TASK DETAILS - Below is a block of entries; repeat all of it exactly but omit the pictures.

------------------------------------------------------------

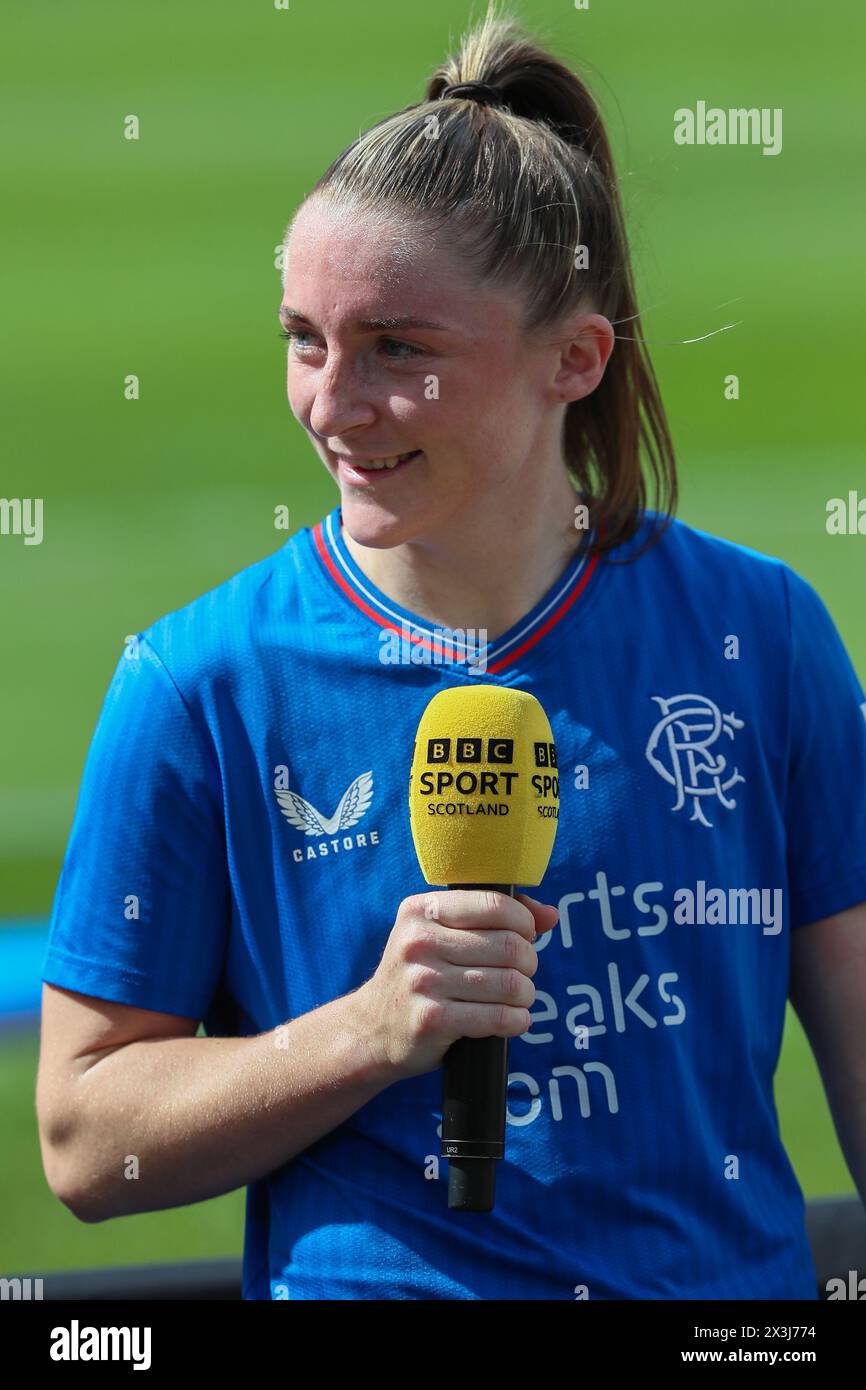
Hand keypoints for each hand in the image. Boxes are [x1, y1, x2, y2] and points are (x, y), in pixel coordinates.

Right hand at [353, 889, 558, 1081]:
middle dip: (528, 962)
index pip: (495, 905)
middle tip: (522, 973)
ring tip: (519, 998)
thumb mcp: (441, 935)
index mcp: (421, 910)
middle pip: (508, 945)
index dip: (524, 923)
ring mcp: (423, 981)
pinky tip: (514, 1020)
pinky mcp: (431, 1020)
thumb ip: (495, 917)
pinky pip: (497, 1017)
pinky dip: (517, 1021)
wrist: (372, 1028)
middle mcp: (419, 941)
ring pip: (508, 983)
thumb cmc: (421, 975)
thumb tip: (550, 915)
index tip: (525, 938)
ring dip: (525, 994)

------------------------------------------------------------

RESULT OF THE EXERCISE -
Hand keypoints for each hand in the image. Boxes are [x1, y1, x2, y2] and points are (x, y), in pixel coordinates.

Right hand at [353, 889, 558, 1081]:
middle dip: (528, 962)
index pip: (495, 905)
middle tip: (522, 973)
ring tip: (519, 998)
thumb mcp: (441, 935)
index mcp: (421, 910)
middle pip: (508, 945)
index dip: (524, 923)
ring mcp: (423, 981)
pinky tip: (514, 1020)
pinky mcp: (431, 1020)
thumb ip: (495, 917)
pinky pip: (497, 1017)
pinky dip: (517, 1021)
wrist: (372, 1028)
middle mcp: (419, 941)
ring pip: (508, 983)
thumb cmc: (421, 975)
thumb tip: (550, 915)
index tip: (525, 938)
ring dip: (525, 994)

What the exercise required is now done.